USGC sees growth potential for US grain exports to Myanmar

By Tim Albrecht | January 16, 2018

The U.S. Grains Council recently conducted an on-the-ground assessment of the growth potential for Myanmar’s animal and feed manufacturing sectors, and how that growth could translate to increased exports of feed grains—such as distillers dried grains with solubles—and coproducts in the U.S.

“Myanmar is advantageously positioned to experience double digit growth in its livestock sector over the next five years,” said Caleb Wurth, USGC assistant director of Southeast Asia. “The effect of Myanmar re-entering the international community after years of political and economic isolation will be a driving force in the increased economic growth of the country.”

Industry experts say the growth rate of Myanmar, a country of 60 million citizens, is higher than neighbors Vietnam and Thailand. These factors create a potential for an increase in livestock production, particularly poultry and swine, over the next few years.

Leading regional feed millers are already rapidly investing in feed mills and milling capacity in Myanmar. While on the ground, Council staff visited multiple feed mills, each projecting 20 to 30 percent growth expectations for both poultry and swine in the next year. Substantial port and infrastructure investments are also in progress.

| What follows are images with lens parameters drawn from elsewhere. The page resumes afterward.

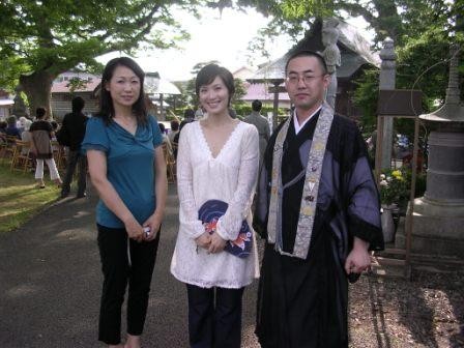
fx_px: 509
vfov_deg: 37.7
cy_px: 174
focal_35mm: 38
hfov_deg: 49.0
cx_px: 232
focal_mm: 5.8
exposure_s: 1/177
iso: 100
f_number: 2.8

Despite the fact Myanmar is currently a net corn exporting country, sending grain primarily to China, growth in the feed sector still presents import opportunities for the ethanol industry. U.S. farmers and agribusinesses are already seeing Myanmar’s economic growth translate into imports of U.S. DDGS. Myanmar imported 35,700 metric tons (39,353 tons) of U.S. DDGS in 2016/2017, a 154 percent increase year-over-year. Thus far in 2017/2018 (September-November 2017), Myanmar has purchased 10,600 tons of U.S. DDGS, a 22 percent increase from the same time the year prior.

While in country, representatives from the Council met with participants in the feed manufacturing and livestock sectors, and those working in future growth markets—such as aquaculture. These partnerships will prove valuable as the Council works to establish additional market share for U.S. exporters in this growing economy.

These efforts complement work by the Council to meet new phytosanitary requirements related to pest risks, resulting in the re-opening of the corn market for U.S. exports, as of Dec. 1, 2017.

“It is important for us to take a hands-on approach in the development stages of new emerging markets,” Wurth said. “This input helps us be proactive as opposed to reactive when it comes to sensitive topics and building overall name recognition of U.S. feed grains and co products.”